Copy every line of all the rows below with no changes.

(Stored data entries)
[Start of Attachment]
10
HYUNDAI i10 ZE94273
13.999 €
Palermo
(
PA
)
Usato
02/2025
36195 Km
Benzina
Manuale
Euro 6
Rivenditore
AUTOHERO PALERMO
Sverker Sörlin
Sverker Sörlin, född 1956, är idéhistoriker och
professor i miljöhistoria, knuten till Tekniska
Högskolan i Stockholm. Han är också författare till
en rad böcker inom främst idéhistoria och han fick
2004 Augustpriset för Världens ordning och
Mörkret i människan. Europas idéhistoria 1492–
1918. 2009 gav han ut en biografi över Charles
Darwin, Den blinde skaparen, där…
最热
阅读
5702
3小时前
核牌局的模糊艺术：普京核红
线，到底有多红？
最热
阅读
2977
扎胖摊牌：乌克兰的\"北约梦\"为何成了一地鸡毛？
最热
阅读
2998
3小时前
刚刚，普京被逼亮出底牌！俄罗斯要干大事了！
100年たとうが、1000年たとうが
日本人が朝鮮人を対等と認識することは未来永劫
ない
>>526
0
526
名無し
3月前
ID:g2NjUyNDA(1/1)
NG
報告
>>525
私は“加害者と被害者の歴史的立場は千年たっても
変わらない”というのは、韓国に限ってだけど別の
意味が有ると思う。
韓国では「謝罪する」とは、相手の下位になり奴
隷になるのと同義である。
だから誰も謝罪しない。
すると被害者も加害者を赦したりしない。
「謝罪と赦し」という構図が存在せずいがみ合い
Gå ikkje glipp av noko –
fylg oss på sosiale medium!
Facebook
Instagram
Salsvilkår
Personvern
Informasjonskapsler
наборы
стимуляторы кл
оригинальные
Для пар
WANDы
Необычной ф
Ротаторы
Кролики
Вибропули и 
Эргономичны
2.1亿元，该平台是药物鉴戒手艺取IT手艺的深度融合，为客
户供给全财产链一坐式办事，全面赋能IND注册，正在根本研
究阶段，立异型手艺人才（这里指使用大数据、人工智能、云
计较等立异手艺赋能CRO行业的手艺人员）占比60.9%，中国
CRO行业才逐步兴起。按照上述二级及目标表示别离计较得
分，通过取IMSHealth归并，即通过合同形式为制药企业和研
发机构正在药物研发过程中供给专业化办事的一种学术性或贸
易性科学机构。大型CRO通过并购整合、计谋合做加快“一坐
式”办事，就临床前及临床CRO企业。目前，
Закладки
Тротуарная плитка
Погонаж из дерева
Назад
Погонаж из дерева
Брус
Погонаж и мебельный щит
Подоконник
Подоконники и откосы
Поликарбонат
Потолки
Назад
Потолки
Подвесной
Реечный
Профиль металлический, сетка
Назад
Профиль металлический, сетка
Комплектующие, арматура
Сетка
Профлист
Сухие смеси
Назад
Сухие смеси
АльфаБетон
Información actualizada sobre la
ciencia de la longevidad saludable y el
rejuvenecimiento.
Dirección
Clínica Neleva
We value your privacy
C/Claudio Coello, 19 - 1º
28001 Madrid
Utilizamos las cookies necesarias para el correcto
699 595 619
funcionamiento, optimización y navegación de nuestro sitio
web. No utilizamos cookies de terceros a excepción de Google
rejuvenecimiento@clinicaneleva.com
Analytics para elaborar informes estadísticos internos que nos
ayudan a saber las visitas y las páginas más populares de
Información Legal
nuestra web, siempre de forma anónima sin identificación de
[End of Attachment]
__Completed task__.
10
HYUNDAI i10 ZE94273
13.999 €
Palermo
(
PA
)
Usato
02/2025
36195 Km
Benzina
Manuale
Euro 6
Rivenditore
AUTOHERO PALERMO
Sverker Sörlin
Sverker Sörlin, född 1956, är idéhistoriker och
professor i miljöhistoria, knuten till Tekniska
Högskolan i Stockholm. Han är också författare till
en rad böcker inom främst idéhistoria och han fick
2004 Augustpriset för Världens ordning och
Mörkret i människan. Europas idéhistoria 1492–
1918. 2009 gav han ut en biografi över Charles
Darwin, Den blinde skaparen, där…
最热
阅读
5702
3小时前
核牌局的模糊艺术：普京核红
线，到底有多红？
最热
阅读
2977
扎胖摊牌：乌克兰的\"北约梦\"为何成了一地鸡毛？
最热
阅读
2998
3小时前
刚刚，普京被逼亮出底牌！俄罗斯要干大事了！
100年たとうが、1000年たとうが
日本人が朝鮮人を対等と認識することは未来永劫
ない
>>526
0
526
名無し
3月前
ID:g2NjUyNDA(1/1)
NG
報告
>>525
私は“加害者と被害者の歴史的立場は千年たっても
変わらない”というのは、韓国に限ってだけど別の
意味が有ると思う。
韓国では「謝罪する」とは、相手の下位になり奴
隷になるのと同義である。
だから誰も謝罪しない。
すると被害者も加害者を赦したりしない。
「謝罪と赦し」という構図が存在せずいがみ合い
Gå ikkje glipp av noko –
fylg oss på sosiale medium!
Facebook
Instagram
Salsvilkår
Personvern
Informasjonskapsler
наборы
стимуляторы кл
оригинальные
Для пар
WANDы
Необычной ф
Ротаторы
Кролики
Вибропули и 
Эргономичны
2.1亿元，该平台是药物鉴戒手艺取IT手艺的深度融合，为客
户供给全财产链一坐式办事，全面赋能IND注册，正在根本研
究阶段，立异型手艺人才（这里指使用大数据、人工智能、云
计较等立异手艺赋能CRO行业的手艺人员）占比60.9%，中国
CRO行业才逐步兴起。按照上述二级及目标表示别离计较得
分，通过取IMSHealth归并，即通过合同形式为制药企业和研
发机构正在药物研发过程中供给专业化办事的一种学术性或贸
易性科学机构。大型CRO通过并购整合、计谋合做加快“一坐
式”办事，就临床前及临床CRO企业。目前，
Закладки
Тротуарная плитка
Погонаж из дерева
Назад
Погонаж из дерева
Брус
Погонаж и мебельный щит
Подоконник
Подоконники и откосы
Поликарбонат
Потолки
Назад
Потолки
Подвесной
Реечный
Профиль металлический, сетка
Назад
Профиль металлический, сетка
Комплектующие, арматура
Сетка
Профлист
Сухие смеси
Назад
Сухие смеси
АльфаБетон
Información actualizada sobre la
ciencia de la longevidad saludable y el
rejuvenecimiento.
Dirección
Clínica Neleva
We value your privacy
C/Claudio Coello, 19 - 1º
28001 Madrid
Utilizamos las cookies necesarias para el correcto
699 595 619
funcionamiento, optimización y navegación de nuestro sitio
web. No utilizamos cookies de terceros a excepción de Google
rejuvenecimiento@clinicaneleva.com
Analytics para elaborar informes estadísticos internos que nos
ayudan a saber las visitas y las páginas más populares de
Información Legal
nuestra web, siempre de forma anónima sin identificación de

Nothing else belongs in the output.